An Analogy of Today’s Individual

An Individual’s ability to make their own decisions rests on their social existence. Their upbringing, their life experiences, those surrounding them, etc. A good analogy for this is to think of American football. Take one great player on a team full of average players. No I am not going to talk about how the team is only as good as its weakest link, or one great player doesn’t make a team – though this concept of team is important to keep in mind. The thing that I want to elucidate is that this one player may be great or may not be great depending upon their utilization within the ‘system’. If the ‘system’ was of no importance, then why would there be offensive and defensive playbooks or coaches? It is the system that can bring a player’s skills to light. A good receiver on a team that runs the ball 75% of the time may never be seen as a great player unless the offensive system accentuates that individual’s skill set – thus they are beholden to the system they play in. Its easy to say in football that they can go play for another team, yet in the team game that is life, we can’t just decide to go play somewhere else, we are in this game and this offensive system whether we like it or not.

The problem that we face today is that the social system we are in produces societal ‘players’ solely focused on themselves. We are taught about individual freedoms, personal choice, individual rights, private property, etc. All of these are valuable and admirable things, but on the whole, self-based motives and actions – Me. Mine. Ours.

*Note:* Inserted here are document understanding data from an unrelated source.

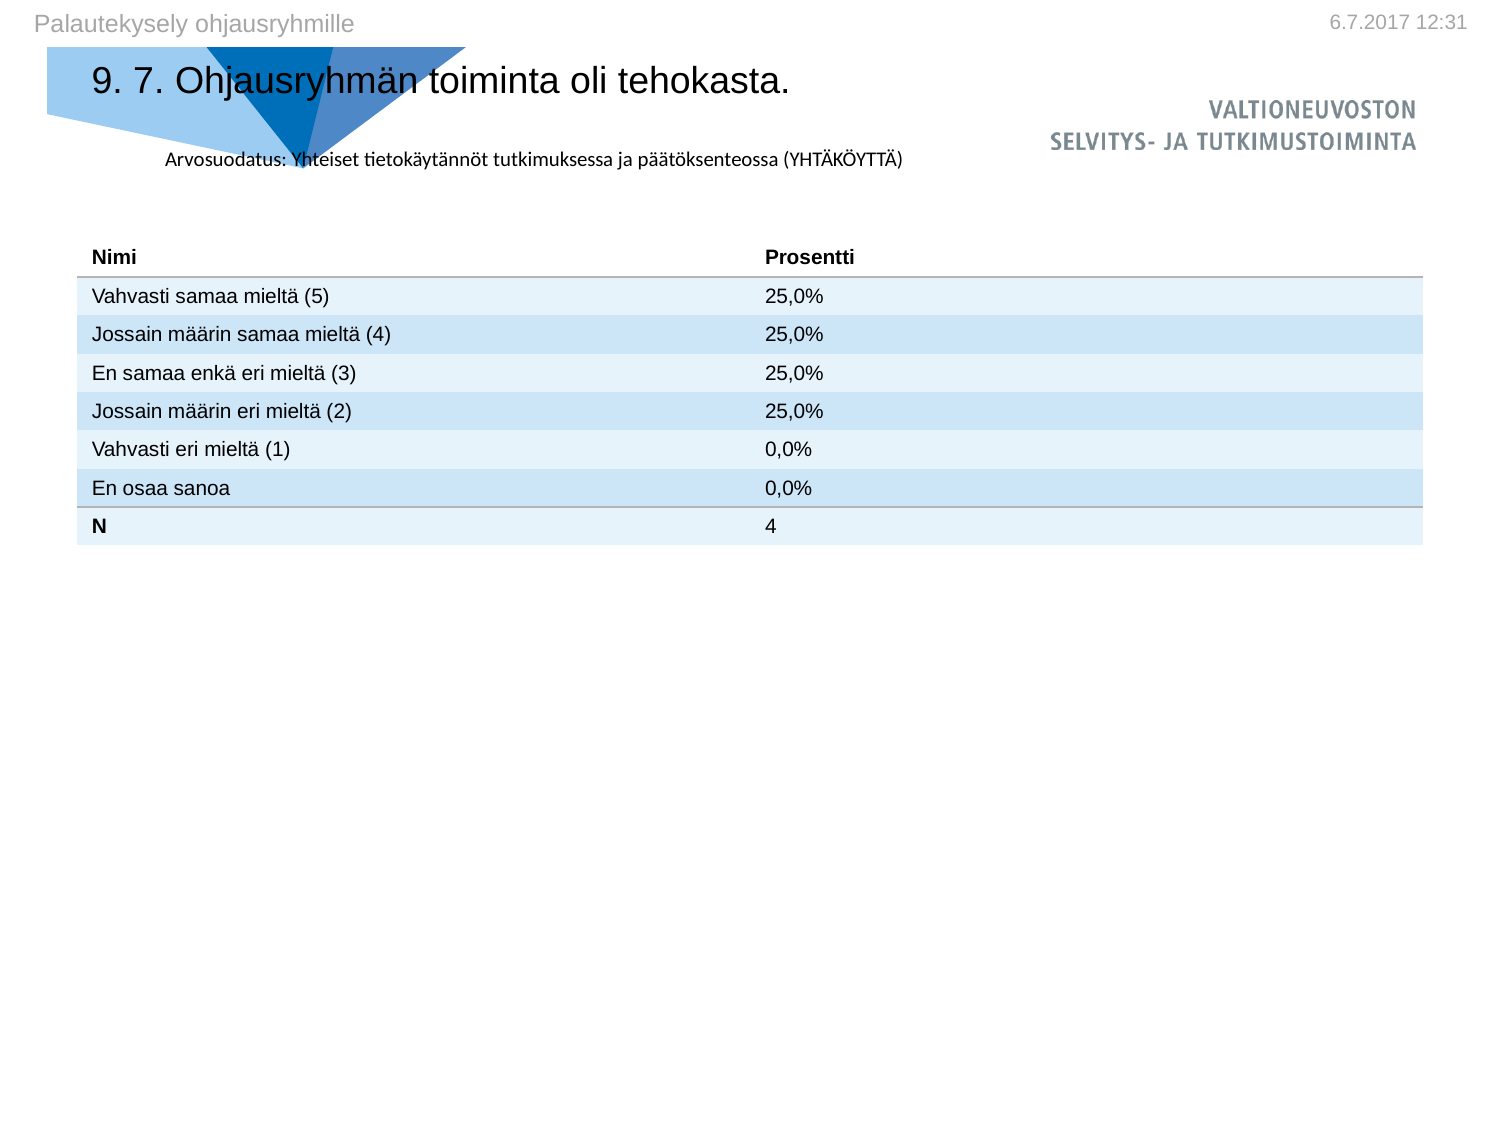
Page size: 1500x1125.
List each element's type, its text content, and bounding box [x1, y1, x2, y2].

table_cell Vahvasti eri mieltä (1) [77, 430, 750, 469]
table_cell 25,0% [750, 392, 1423, 430]
title Arvosuodatus: Yhteiset tietokäytännöt tutkimuksessa ja päätöksenteossa (YHTÄKÖYTTÄ) [148, 123, 1500, 217]
table_cell 25,0% [750, 354, 1423, 392]
table_cell 0,0% [750, 430, 1423, 469]
table_header Nimi [77, 239, 750, 276]
table_header Prosentti [750, 239, 1423, 276]
table_cell Jossain määrin eri mieltä (2) [77, 392, 750, 430]
title 9. 7. Ohjausryhmän toiminta oli tehokasta. [76, 38, 1427, 126]
table_cell 25,0% [750, 278, 1423, 315]
table_cell Jossain määrin samaa mieltä (4) [77, 315, 750, 354]
table_cell En samaa enkä eri mieltä (3) [77, 354, 750, 392]
table_cell En osaa sanoa [77, 469, 750, 506]
list Palautekysely ohjausryhmille [0, 0, 1500, 38]
table_cell Vahvasti samaa mieltä (5) [77, 278, 750, 315]
table_cell N [77, 508, 750, 545]
table_cell 25,0% [750, 315, 1423, 354]
table_cell 0,0% [750, 469, 1423, 506]
table_cell 4 [750, 508, 1423, 545]
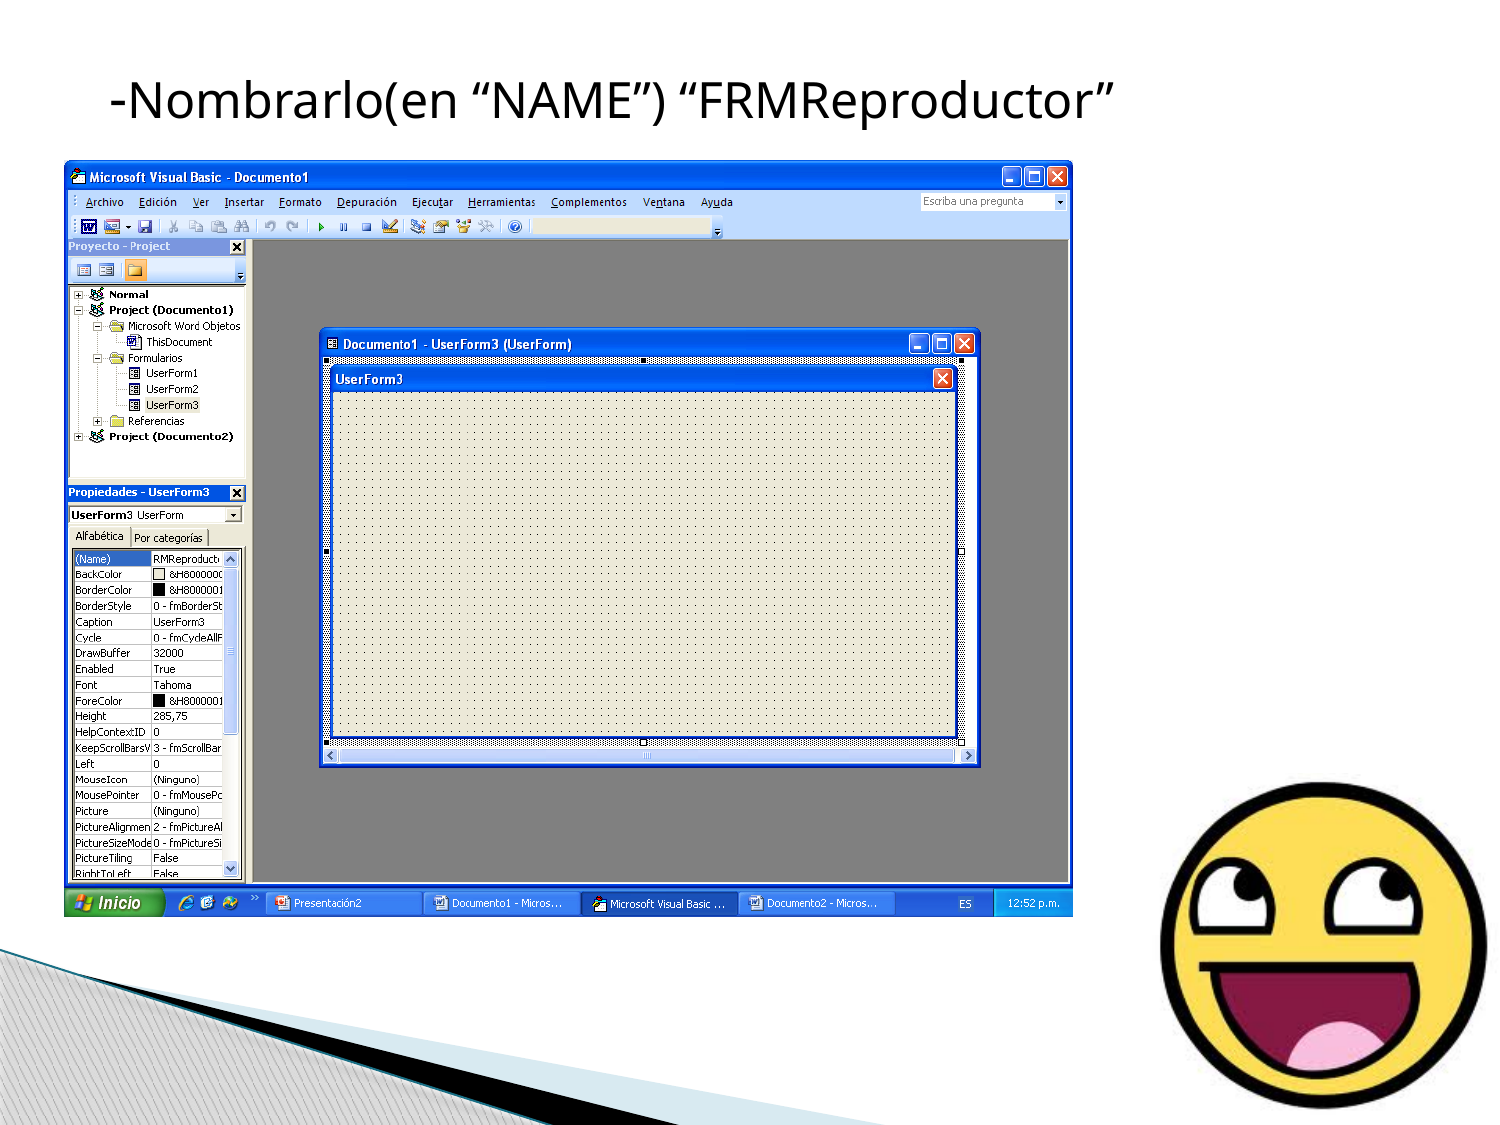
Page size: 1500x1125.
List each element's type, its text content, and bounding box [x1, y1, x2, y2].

list -Nombrarlo(en “NAME”) “FRMReproductor” [76, 54, 1317, 197]
picture [1148, 773, 1500, 1125]
picture [64, 160, 1073, 917]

So how does a self-obsessed player like this translate to the analogous football field? They are the ‘pre-madonna’ wide receivers that whine when they don’t ‘get the damn ball’. We all know them and we love watching them make plays, but then chastise them for what they say and do otherwise. Imagine a football team with nothing but flashy pre-madonna wide receivers at every position? That is what our world is turning into. Some of us have been on those teams, even been those players, but that is not what makes successful team chemistry. Why then should we pretend that what doesn’t work in the most obvious team sports we’ve seen will work in the largest and most indefinable team sport we play – life?